_YOUR TASK:_
Each line of the material that mentions the word "underline" is to be copied.

---------- RAW DATA ----------

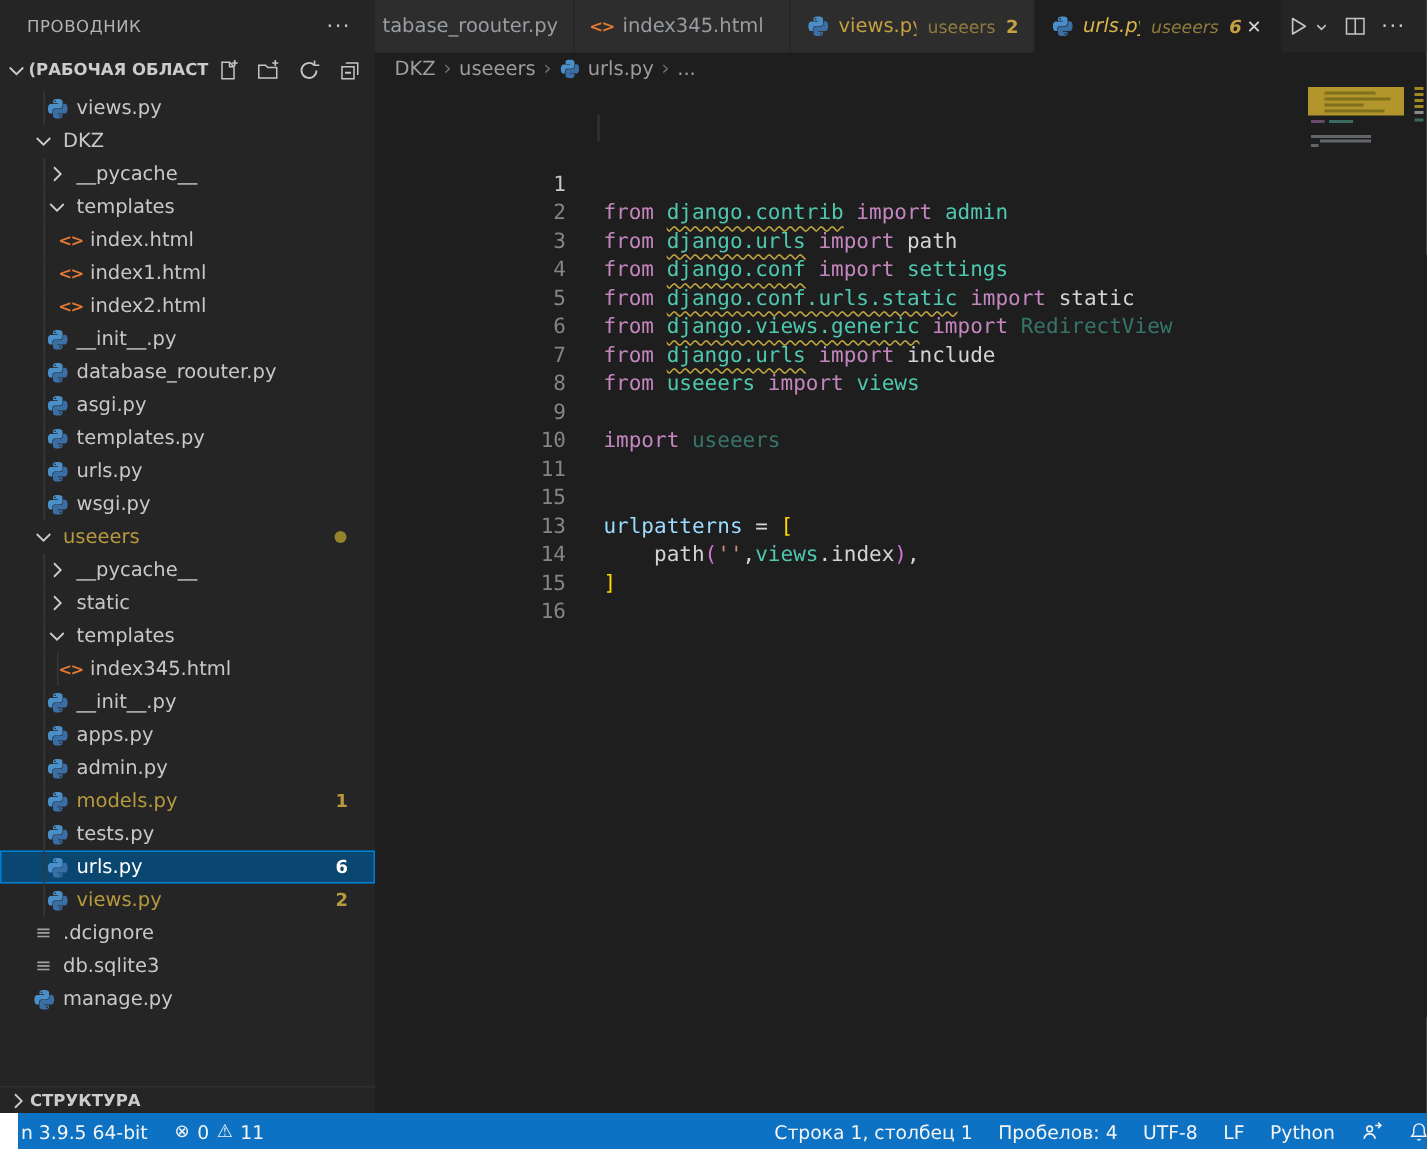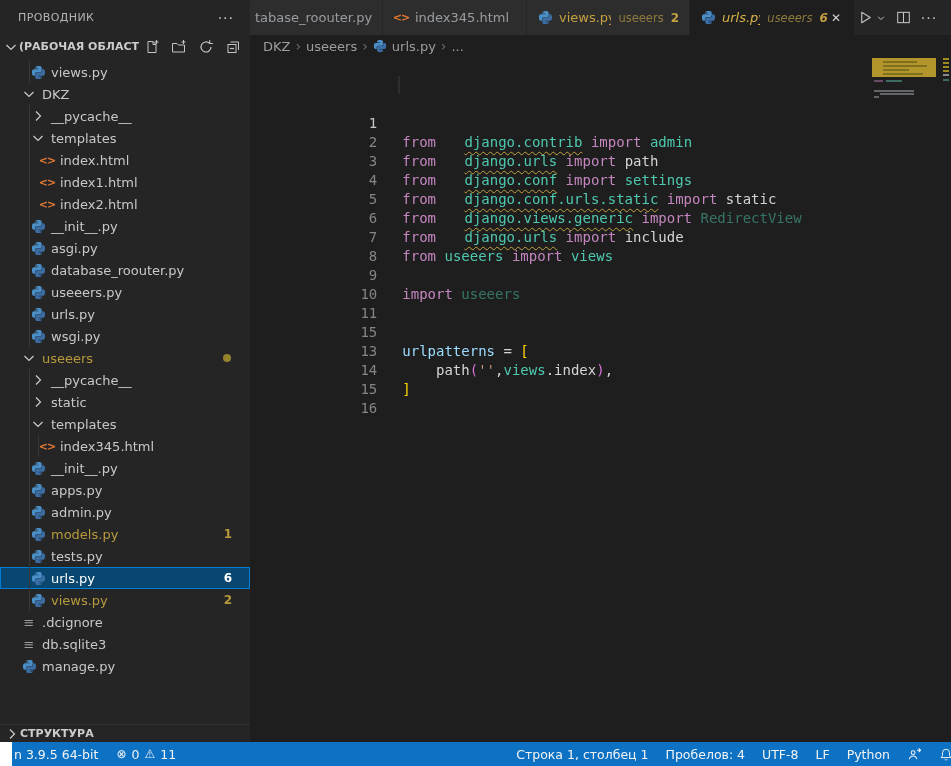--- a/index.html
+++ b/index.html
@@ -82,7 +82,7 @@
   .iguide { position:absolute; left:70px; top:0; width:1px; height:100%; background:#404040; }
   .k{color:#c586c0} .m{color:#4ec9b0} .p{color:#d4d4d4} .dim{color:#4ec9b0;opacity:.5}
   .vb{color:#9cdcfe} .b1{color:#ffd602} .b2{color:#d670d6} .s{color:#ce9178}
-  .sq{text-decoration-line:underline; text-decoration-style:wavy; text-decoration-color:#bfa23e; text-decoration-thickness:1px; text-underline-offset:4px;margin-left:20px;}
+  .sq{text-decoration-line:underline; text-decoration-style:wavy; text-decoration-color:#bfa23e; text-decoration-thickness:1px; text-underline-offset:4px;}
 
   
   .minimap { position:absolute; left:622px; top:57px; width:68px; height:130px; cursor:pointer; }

----------
---------- RAW DATA ----------

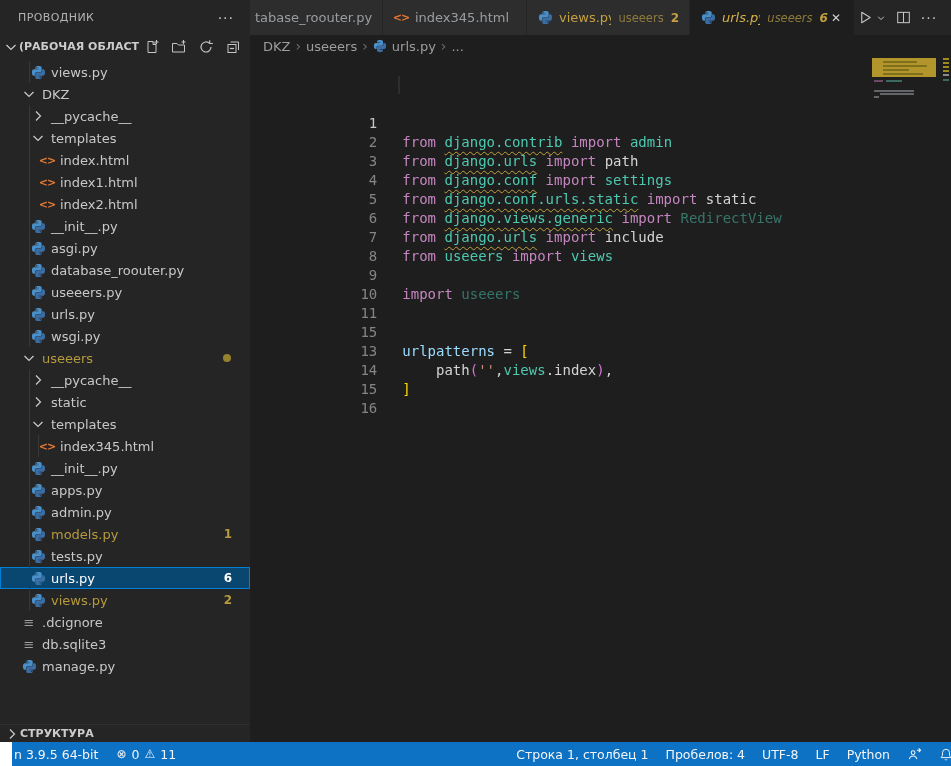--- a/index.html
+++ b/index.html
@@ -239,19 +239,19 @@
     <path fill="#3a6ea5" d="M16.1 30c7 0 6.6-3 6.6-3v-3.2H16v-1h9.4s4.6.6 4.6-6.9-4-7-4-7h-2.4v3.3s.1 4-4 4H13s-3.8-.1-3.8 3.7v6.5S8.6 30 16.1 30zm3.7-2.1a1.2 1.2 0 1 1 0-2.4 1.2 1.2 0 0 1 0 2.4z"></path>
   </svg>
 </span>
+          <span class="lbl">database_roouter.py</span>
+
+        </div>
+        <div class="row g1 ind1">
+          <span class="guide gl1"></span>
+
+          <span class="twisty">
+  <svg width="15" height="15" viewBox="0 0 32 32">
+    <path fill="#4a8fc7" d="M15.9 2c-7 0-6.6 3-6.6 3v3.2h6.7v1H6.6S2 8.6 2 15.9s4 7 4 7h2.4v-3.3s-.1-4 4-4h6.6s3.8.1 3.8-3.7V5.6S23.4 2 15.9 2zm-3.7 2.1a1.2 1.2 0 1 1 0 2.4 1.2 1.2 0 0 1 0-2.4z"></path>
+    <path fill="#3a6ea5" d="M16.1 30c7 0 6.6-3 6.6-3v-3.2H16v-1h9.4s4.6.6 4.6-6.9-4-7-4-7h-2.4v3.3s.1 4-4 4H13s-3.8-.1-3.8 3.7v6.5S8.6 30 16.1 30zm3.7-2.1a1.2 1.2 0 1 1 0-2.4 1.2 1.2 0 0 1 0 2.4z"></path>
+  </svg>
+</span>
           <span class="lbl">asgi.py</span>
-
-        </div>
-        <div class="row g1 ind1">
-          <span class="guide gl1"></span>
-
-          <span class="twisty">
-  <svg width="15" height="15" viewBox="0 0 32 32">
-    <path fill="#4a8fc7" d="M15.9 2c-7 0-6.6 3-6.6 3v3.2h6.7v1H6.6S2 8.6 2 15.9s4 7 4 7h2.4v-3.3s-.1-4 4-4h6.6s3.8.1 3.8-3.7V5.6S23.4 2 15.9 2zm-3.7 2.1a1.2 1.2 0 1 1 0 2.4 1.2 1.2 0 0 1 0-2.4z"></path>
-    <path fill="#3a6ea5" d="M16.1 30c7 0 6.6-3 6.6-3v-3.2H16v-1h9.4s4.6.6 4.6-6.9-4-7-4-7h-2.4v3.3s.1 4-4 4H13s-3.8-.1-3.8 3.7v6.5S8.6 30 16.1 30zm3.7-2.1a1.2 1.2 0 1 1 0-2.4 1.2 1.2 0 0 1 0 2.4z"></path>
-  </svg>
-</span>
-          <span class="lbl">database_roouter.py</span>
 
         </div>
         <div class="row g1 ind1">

----------

_RESPONSE TO THE TASK:_
-  .sq{text-decoration-line:underline; text-decoration-style:wavy; text-decoration-color:#bfa23e; text-decoration-thickness:1px; text-underline-offset:4px;margin-left:20px;}
+  .sq{text-decoration-line:underline; text-decoration-style:wavy; text-decoration-color:#bfa23e; text-decoration-thickness:1px; text-underline-offset:4px;}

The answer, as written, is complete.